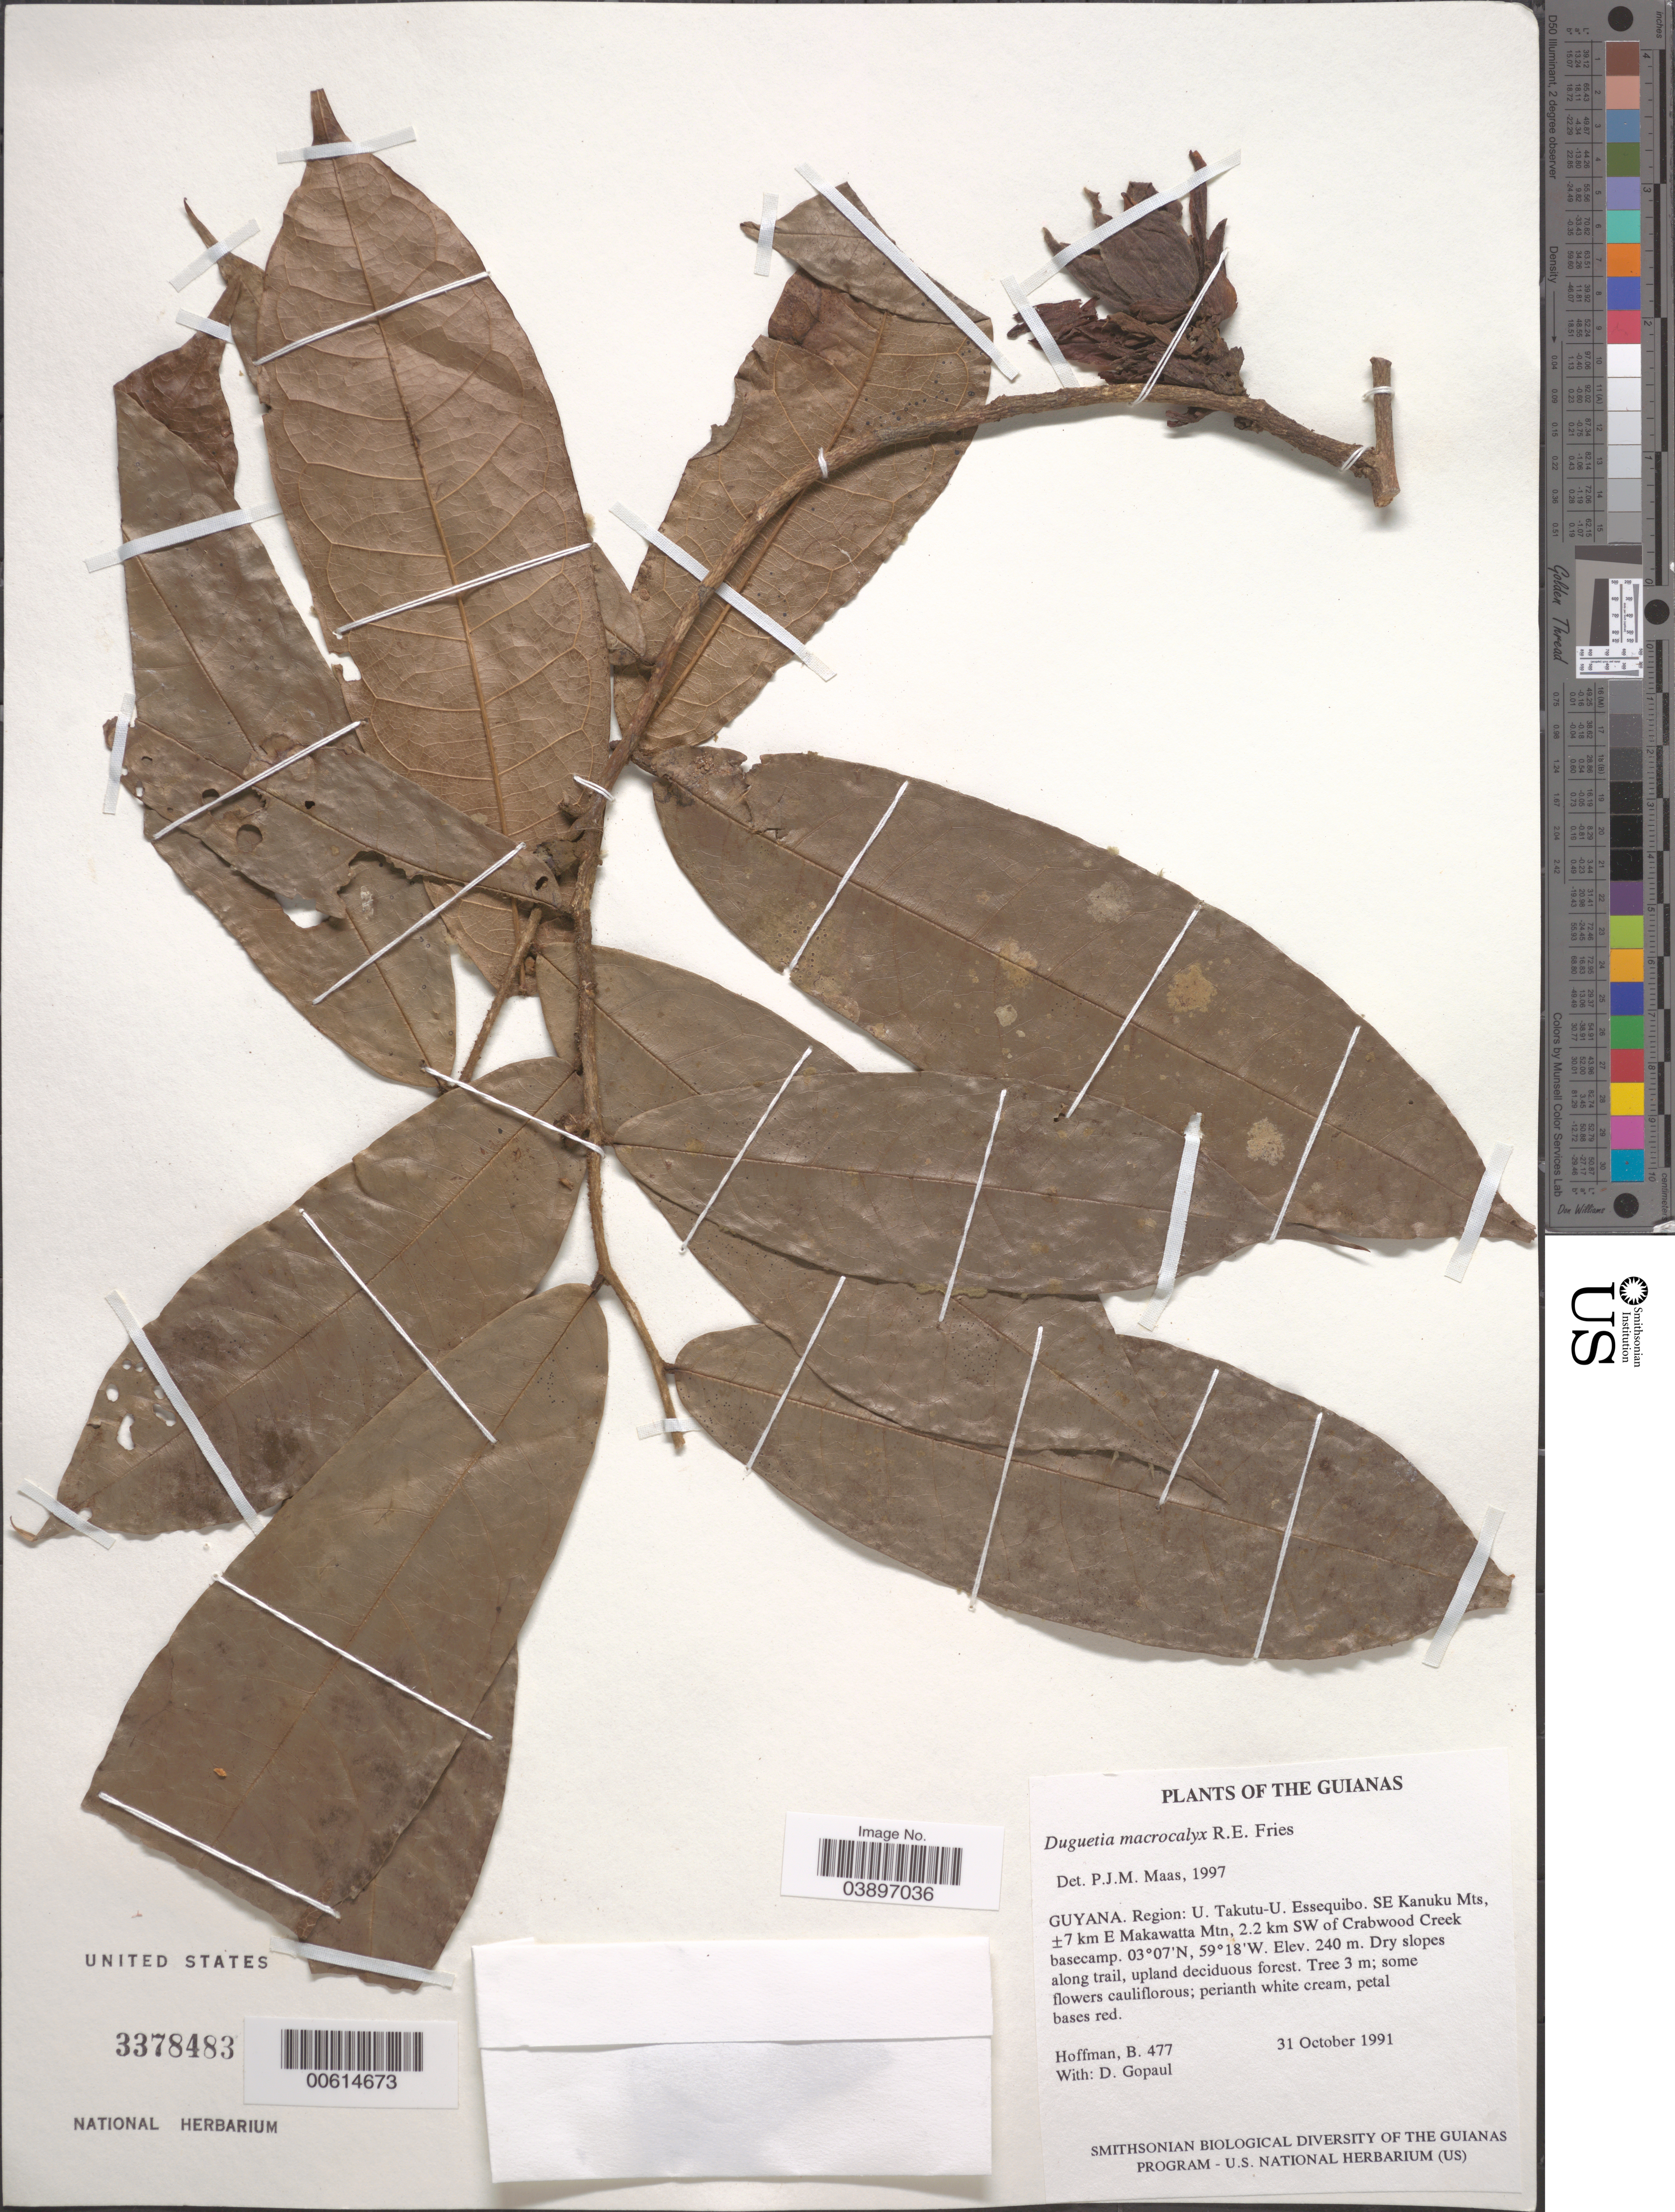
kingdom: Plantae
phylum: Tracheophyta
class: Magnoliopsida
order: Magnoliales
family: Annonaceae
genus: Duguetia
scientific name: Duguetia macrocalyx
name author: R.E. Fr.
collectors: B. Hoffman & D. Gopaul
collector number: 477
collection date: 1991-10-31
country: Guyana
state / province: U. Takutu-U. Essequibo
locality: Guianas. Region: U. Takutu-U. Essequibo. SE Kanuku Mts, ± 7 km E Makawatta Mtn. 2.2 km SW of Crabwood Creek basecamp.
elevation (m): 240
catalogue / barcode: US 3378483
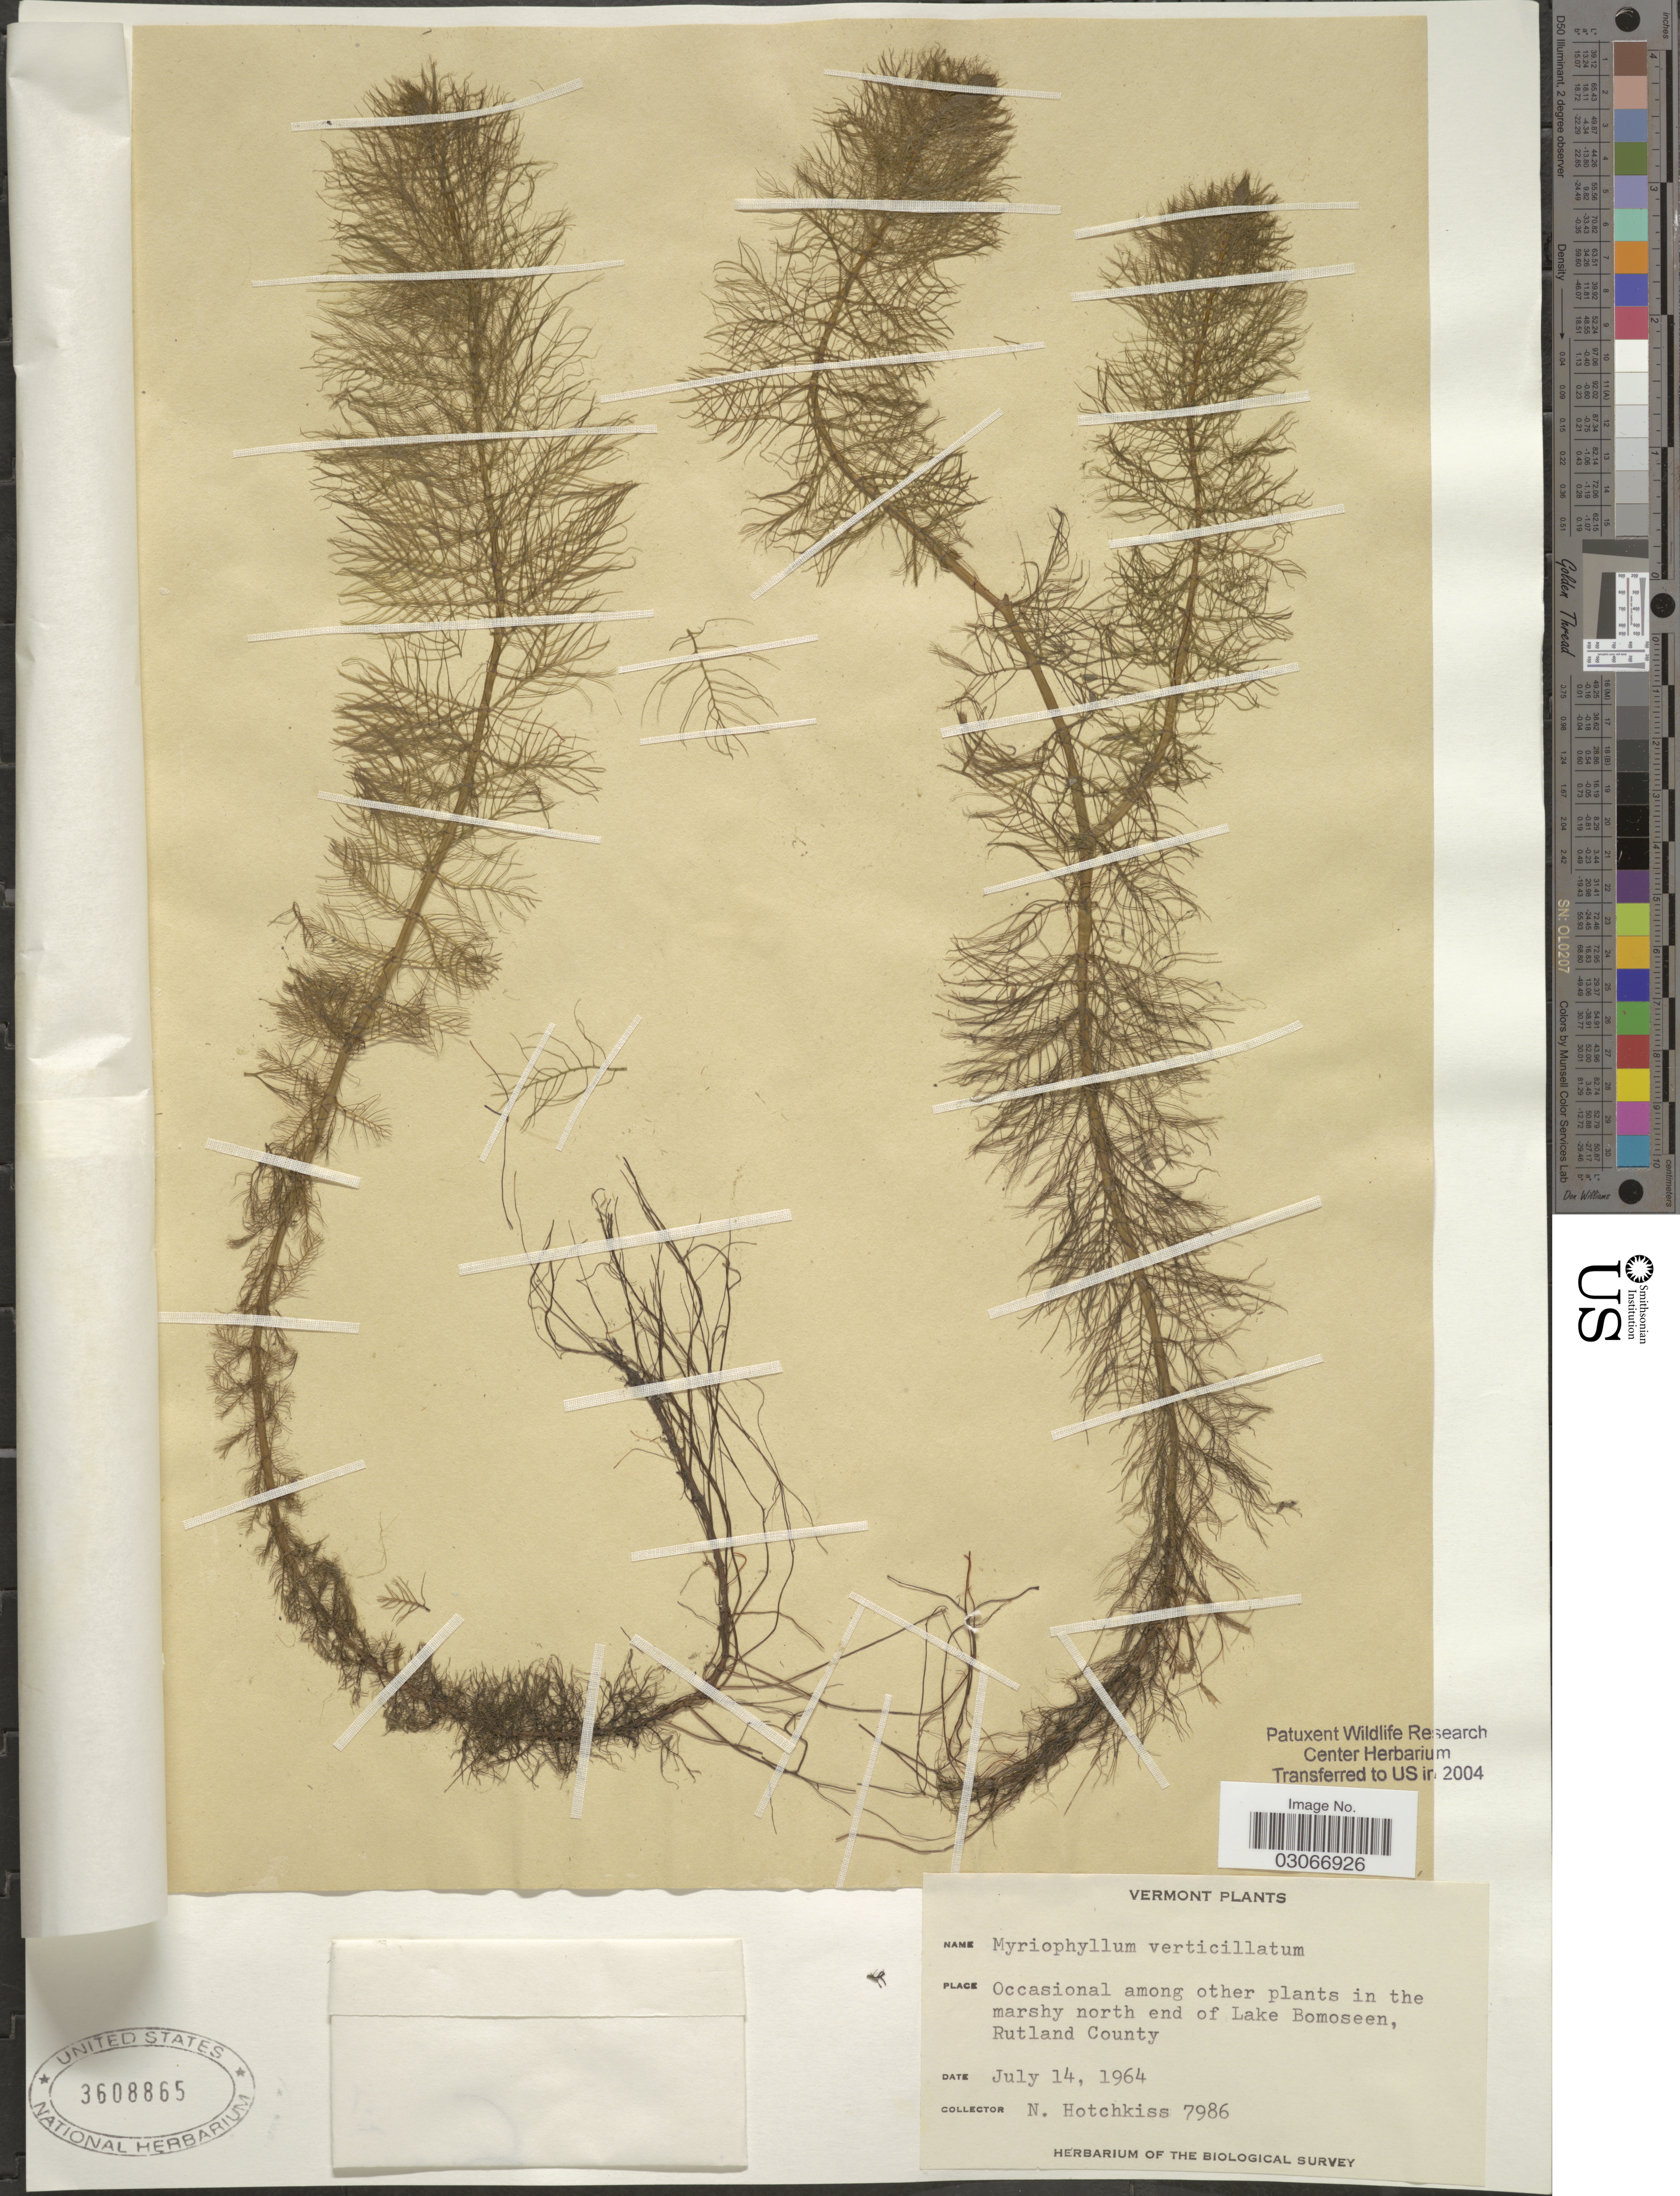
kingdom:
--------------------
EXERCISE BRIEF — Reproduce every record above line for line without changing any wording, and leave the pictures out of your answer.

TASK RESULT —
kingdom: Plantae
phylum: Tracheophyta
class: Magnoliopsida
order: Magnoliales
family: Annonaceae
genus: Duguetia
scientific name: Duguetia macrocalyx
name author: R.E. Fr.
collectors: B. Hoffman & D. Gopaul
collector number: 477
collection date: 1991-10-31
country: Guyana
state / province: U. Takutu-U. Essequibo
locality: Guianas. Region: U. Takutu-U. Essequibo. SE Kanuku Mts, ± 7 km E Makawatta Mtn. 2.2 km SW of Crabwood Creek basecamp.
elevation (m): 240
catalogue / barcode: US 3378483
kingdom:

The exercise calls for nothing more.